From Migori to Tokyo glory: Lilian Odira’s 800m gold breaks stereotypes
Born on April 18, 1999, Kenya’s middle-distance runner Lilian Odira has become the talk of the town after winning gold in the women’s 800m at the just concluded 2025 World Championships in Tokyo, Japan.
Other than winning her maiden gold medal in an elite international competition, the 26-year-old athlete also broke a long-standing stereotype surrounding her birth origin and athletics.
Hailing from Migori County in the larger Nyanza region, famous for producing the country’s top footballers, Odira’s name at the World Championships caught many by surprise.
Lillian Odira’s profile
Odira’s star in athletics started to shine in 2024 when she became a national 800 metres champion before retaining her title in 2025. She was also a semi-finalist at the 2024 Olympic Games in Paris, France, as well as the 2025 World Indoor Championships.
Running for the Kenyan Prisons Services, Lilian Odira returned to the sport in 2024 after serving a maternal leave.
She competed at the 2024 African Games in Accra, Ghana, in March, where she 2:00.81 finished fourth in the women’s 800m. In May 2024, Odira won the national 800 metres title in Nairobi, running a time of 2:02.21.

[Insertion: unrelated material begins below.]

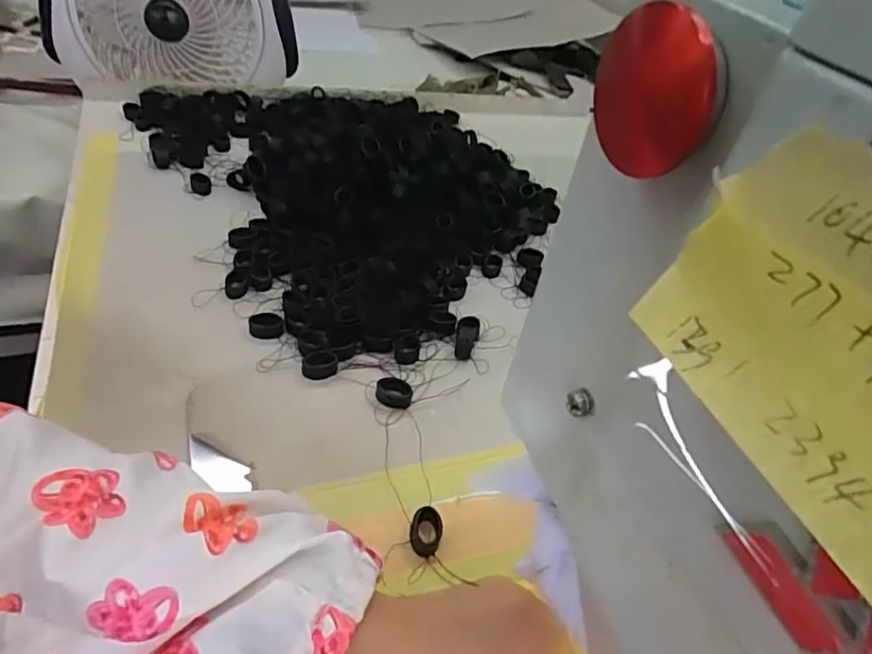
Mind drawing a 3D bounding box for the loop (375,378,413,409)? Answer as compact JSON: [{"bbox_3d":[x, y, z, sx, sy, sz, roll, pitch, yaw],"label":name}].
[{"bbox_3d":[-0.024,0.038,0.343,0.021,0.008,0.015,10,43,4],"label":"loop"}]

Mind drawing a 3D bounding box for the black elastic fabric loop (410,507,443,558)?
[{"bbox_3d":[-0.005,0.097,0.280,0.015,0.007,0.021,7,43,1],"label":"black elastic fabric loop"}]

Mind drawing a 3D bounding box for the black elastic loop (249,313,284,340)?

Still on her winning streak, Odira won the Kenyan Olympic qualifier in June 2024, ahead of Mary Moraa in a time of 1:59.27, before she met the qualifying standard for the 2024 Paris Olympics. Odira also won silver at the African Championships in Doula, Cameroon in June 2024, recording a time of 2:00.36.

Lilian Odira also set a new personal best in the 800 metres at the 2025 Diamond League with a run of 1:56.52 to finish runner-up to Great Britain’s Keely Hodgkinson. She was subsequently named in the Kenyan team for the 800 metres at the 2025 World Championships, which she won in a World Championship Record time of 1:54.62. Her achievement in Tokyo became the 7th fastest 800m time ever run by a woman.
Meanwhile, Odira’s heroics at the World Championships caught the world guessing because of the dominance athletes from the South and North Rift parts of Kenya have held for decades in the country’s most famous sports discipline.
Lilian Odira has changed the country’s perspective on sports, based on regional stereotypes. Coming from the lakeside parts of the country, a place synonymous with football, she joins the likes of world champions Faith Kipyegon and Beatrice Chebet as Kenya’s present icons in athletics.